*Task details*: Search the material for the string "Pourquoi", then return every line where it is found.
Start of Dataset extract
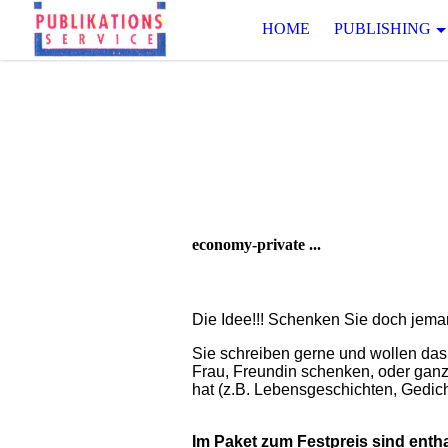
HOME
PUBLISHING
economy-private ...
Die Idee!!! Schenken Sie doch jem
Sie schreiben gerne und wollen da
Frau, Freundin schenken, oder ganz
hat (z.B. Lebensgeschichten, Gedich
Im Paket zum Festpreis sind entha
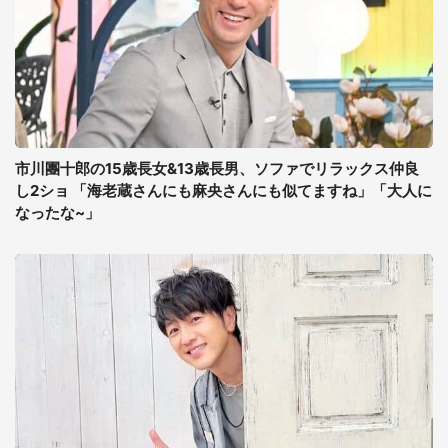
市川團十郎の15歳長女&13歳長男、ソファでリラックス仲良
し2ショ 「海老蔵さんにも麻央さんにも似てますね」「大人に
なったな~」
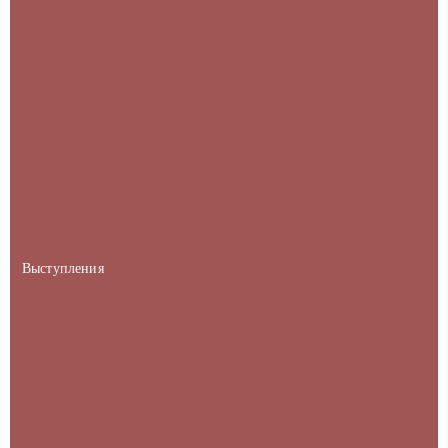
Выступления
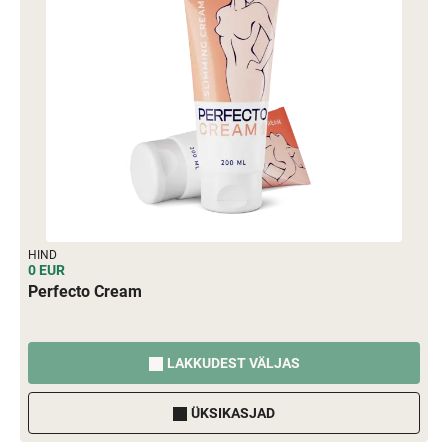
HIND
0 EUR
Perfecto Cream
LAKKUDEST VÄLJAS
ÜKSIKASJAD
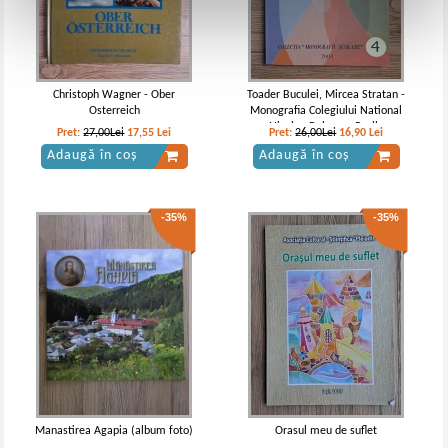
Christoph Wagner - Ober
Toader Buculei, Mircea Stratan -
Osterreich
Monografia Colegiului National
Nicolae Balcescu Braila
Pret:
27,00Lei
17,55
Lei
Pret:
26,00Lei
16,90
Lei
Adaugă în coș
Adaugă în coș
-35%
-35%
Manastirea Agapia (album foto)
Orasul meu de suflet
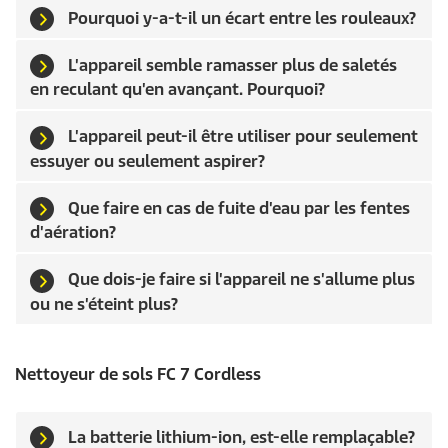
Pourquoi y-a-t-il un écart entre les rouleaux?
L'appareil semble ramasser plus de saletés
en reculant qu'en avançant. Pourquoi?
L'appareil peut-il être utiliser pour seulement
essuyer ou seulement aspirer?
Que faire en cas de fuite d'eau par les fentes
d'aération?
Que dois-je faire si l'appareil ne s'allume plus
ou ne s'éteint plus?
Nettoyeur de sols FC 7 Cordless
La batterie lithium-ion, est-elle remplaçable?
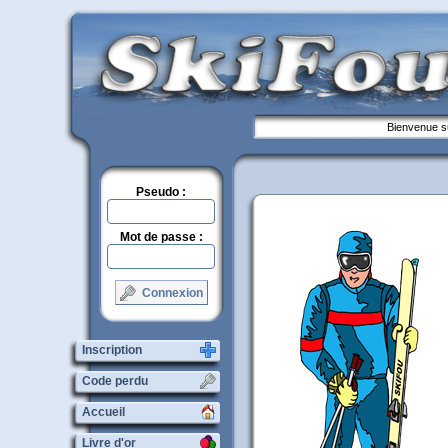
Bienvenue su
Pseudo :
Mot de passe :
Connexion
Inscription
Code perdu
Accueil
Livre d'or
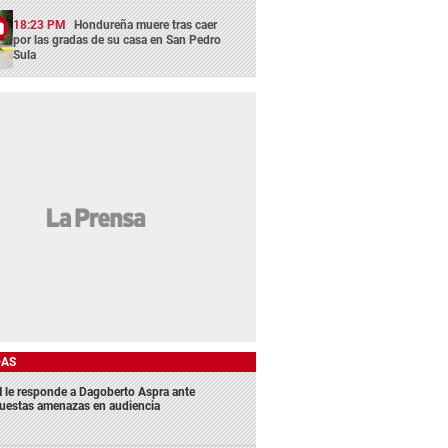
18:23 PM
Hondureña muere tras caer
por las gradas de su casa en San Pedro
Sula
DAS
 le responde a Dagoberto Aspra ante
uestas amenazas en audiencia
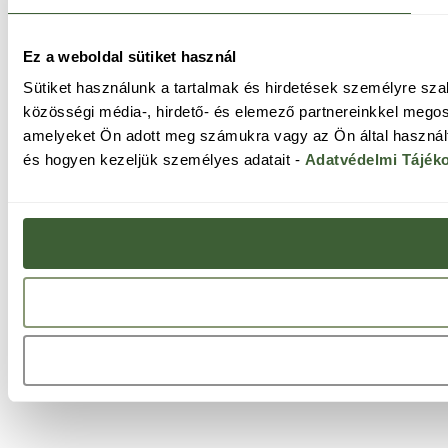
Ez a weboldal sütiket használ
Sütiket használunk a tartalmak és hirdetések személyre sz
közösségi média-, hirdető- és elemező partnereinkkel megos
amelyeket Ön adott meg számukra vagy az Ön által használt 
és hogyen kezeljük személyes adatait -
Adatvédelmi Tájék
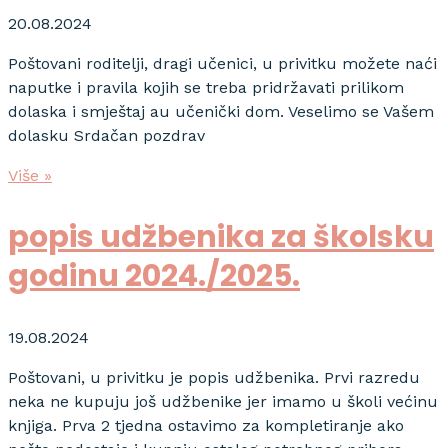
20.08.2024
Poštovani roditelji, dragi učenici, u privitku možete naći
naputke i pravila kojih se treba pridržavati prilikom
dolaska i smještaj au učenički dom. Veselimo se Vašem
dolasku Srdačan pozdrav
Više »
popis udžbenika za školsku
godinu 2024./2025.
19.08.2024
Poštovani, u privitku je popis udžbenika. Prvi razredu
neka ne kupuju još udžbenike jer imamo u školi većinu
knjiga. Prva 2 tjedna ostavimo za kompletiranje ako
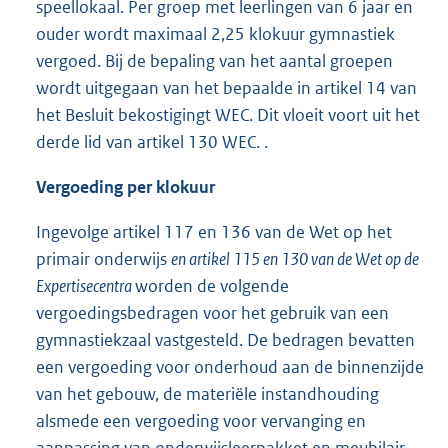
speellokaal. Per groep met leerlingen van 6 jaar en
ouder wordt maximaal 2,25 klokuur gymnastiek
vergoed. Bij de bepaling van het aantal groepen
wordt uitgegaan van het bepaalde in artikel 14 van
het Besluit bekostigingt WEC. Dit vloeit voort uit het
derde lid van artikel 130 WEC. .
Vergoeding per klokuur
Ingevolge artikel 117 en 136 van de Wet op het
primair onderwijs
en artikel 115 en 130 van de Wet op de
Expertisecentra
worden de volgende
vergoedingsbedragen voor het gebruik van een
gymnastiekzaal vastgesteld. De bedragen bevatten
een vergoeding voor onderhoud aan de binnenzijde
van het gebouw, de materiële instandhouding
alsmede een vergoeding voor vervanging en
End of Dataset extract
*Output of the task*:
Pourquoi y-a-t-il un écart entre les rouleaux?
en reculant qu'en avançant. Pourquoi?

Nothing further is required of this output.